Pour l’instant, Rovo Search ne permet pas de sélectionner les dossiers à indexer dans un workspace externe. « C’est quelque chose que nous imaginons possible à l’avenir », affirme l’éditeur dans sa documentation. En revanche, il dispose d’un moyen d’hériter la politique de permission de l’entreprise. Les données indexées sont supprimées 30 jours après la suppression de connexion avec un outil tiers. Une procédure légèrement différente pour Google Docs et Figma.
Afin de propulser Rovo, Atlassian exploite des grands modèles de langage qu’il héberge lui-même – dont Llama 3, Mixtral, Phi 3 – mais aussi ceux d’OpenAI, via API.
« Les données que vous soumettez et les réponses que vous recevez via Atlassian Intelligence et Rovo ne sont pas utilisées pour affiner ou améliorer les modèles ou services LLM », assure l’éditeur.
De même, l’acteur dit être le seul à stocker, même temporairement, les données des usagers.
Il y a tout de même des transferts temporaires vers les instances d’OpenAI.
« Pour les modèles hébergés par des tiers, chaque demande de données est envoyée individuellement au fournisseur externe via un service chiffré SSL, pour être traitée et renvoyée à Atlassian », réagit l’éditeur de Jira.

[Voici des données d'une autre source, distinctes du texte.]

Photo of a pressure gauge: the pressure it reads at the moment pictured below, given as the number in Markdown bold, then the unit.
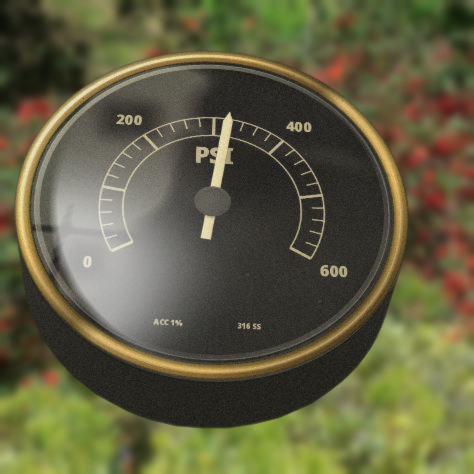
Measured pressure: **320** psi
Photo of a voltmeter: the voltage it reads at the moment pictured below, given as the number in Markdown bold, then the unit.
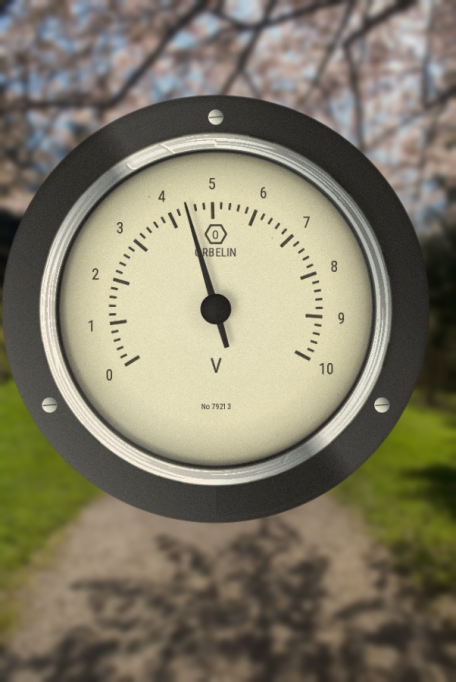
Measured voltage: **4.4** V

Les modèles d’OpenAI sont utilisés dans Atlassian Intelligence, Rovo et Loom AI. Ils traitent des « données à caractère personnel contenues dans les informations du compte utilisateur et les textes ou fichiers créés par le client et stockés dans les produits cloud correspondants ». Aujourd’hui, le lieu de traitement est localisé aux États-Unis.
Par ailleurs, Atlassian déploie une technique de routage dynamique entre les grands modèles de langage, ce qui ne permettrait pas – en tout cas à ce jour – de choisir les modèles à employer.